With a “deep sense of disappointment” Professor John Mendoza resigned as chair of the federal government’s National Advisory Council on Mental Health. And many others in the mental health sector share his abject lament.
Mendoza represents the “extreme frustration felt by the entire mental health field”, according to Australian of the Year and mental health campaigner Professor Patrick McGorry. Mendoza’s advice was constantly ignored, Lesley Russell of the Menzies Centre for Health Policy tells health blog Croakey, by a government that has shown a disregard for addressing the issue.
Croakey sought views from the leading voices in mental health …
Dr Lesley Russell, Menzies Centre for Health Policy, University of Sydney:
The resignation of John Mendoza as the Chair of the National Advisory Council on Mental Health must send a clear message to the Rudd government, the Department of Health and Ageing, the health care community and the voting public that the status quo, where mental health is not a priority — is arguably not even on the radar screen — is no longer acceptable. We are talking about an illness that at some time in their lives will affect around one in five Australians, and yet the government can commit only $117 million (over four years) in new funds for mental health services in a bundle of so-called reforms costing $7.3 billion.
When our most committed advocates like John give up a crucial task in absolute frustration, it makes it very clear how lack of support and interest and any idea of strategic planning or a vision for the future has undermined the effectiveness of the Advisory Council. As someone who served as an adviser to the council, preparing analysis and writing reports, I can readily bear witness to that. The efforts of DoHA staff to rewrite my reports, modify my language and conclusions, and then limit distribution led me eventually to refuse their funding. The last report I prepared for the council was done gratis.
My small contribution to mental health advocacy has been to analyse the data, highlight how little value we are getting from the costly blowouts in the Better Access program, and write increasingly biting commentary. I’d much sooner be working on building a better mental health care system for all Australians. So would everyone else, especially those individuals and families who live with the burden and cost of mental illness.
So let’s all join John Mendoza and send a clarion call to the Prime Minister and his cabinet (because mental illness is not just an issue for the health portfolio) — it’s time for action and commitment, not during the election campaign not after COAG has considered, not after 2011, but now!
There is simply no excuse for this since we have 21st century models ready to go and a set of practical recommendations from the NHHRC. We urgently need a commitment from both sides of politics to end the inequity in investment between physical and mental disorders accompanied by immediate investment from the present government in those programs which are not dependent on the major restructure of the mental health system that federal and state governments all acknowledge is required.
We must not delay this until late 2011. People’s lives are at stake.

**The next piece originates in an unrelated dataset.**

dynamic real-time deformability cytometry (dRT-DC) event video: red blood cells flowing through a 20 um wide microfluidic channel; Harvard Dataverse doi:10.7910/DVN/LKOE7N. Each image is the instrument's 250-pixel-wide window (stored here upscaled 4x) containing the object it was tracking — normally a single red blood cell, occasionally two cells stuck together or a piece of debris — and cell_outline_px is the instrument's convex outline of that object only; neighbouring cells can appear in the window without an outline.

I am convinced if the government commits to this they will regain the confidence of the whole health sector and revive widespread support across the community who understand the importance of mental health in the modern world.

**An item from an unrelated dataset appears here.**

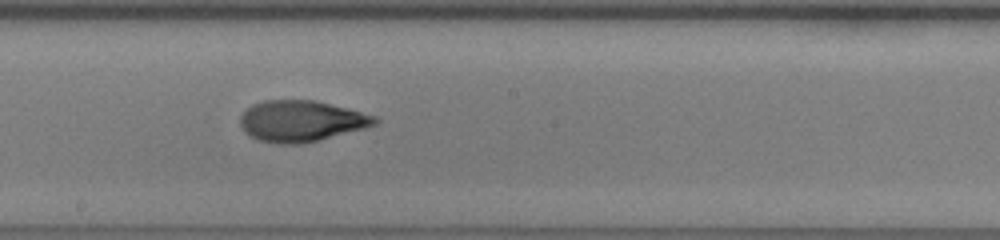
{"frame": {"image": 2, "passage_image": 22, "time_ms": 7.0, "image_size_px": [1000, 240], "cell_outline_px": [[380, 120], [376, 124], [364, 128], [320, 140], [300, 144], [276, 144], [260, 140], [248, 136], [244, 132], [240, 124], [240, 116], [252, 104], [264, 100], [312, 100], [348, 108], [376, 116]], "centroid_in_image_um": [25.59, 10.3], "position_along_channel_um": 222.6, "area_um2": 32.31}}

Sebastian Rosenberg, director of ConNetica Consulting and senior lecturer, Brain and Mind Research Institute, at the Sydney Medical School:
The establishment of the National Advisory Council on Mental Health was a Labor commitment dating back to the Beazley days. It indicated Labor’s support for new processes of engagement with sector expertise, including professionals, consumer and carers. It also indicated Labor’s appreciation that in government it would need to establish new and broader sources of advice about mental health policy and programs, beyond the channels provided by either narrow, vested interests or even by the Commonwealth Department of Health and Ageing.
The NACMH provided several important papers and briefs to the Rudd government, outlining suggestions for how to improve Australia’s struggling mental health system. By and large, as with several other high-profile reports from advisory bodies (the Prevention Taskforce, the Primary Health Care Taskforce, indeed even the National Health and Hospital Reform Commission itself), the NACMH’s advice has been politely ignored. John Mendoza’s resignation sheets home how much work there is still to do to effect the real, national mental health reform promised under the COAG of 2006 by Prime Minister Howard and Premier Iemma. The political landscape and faces may have changed, but the desperate plight of many people living with a mental illness remains.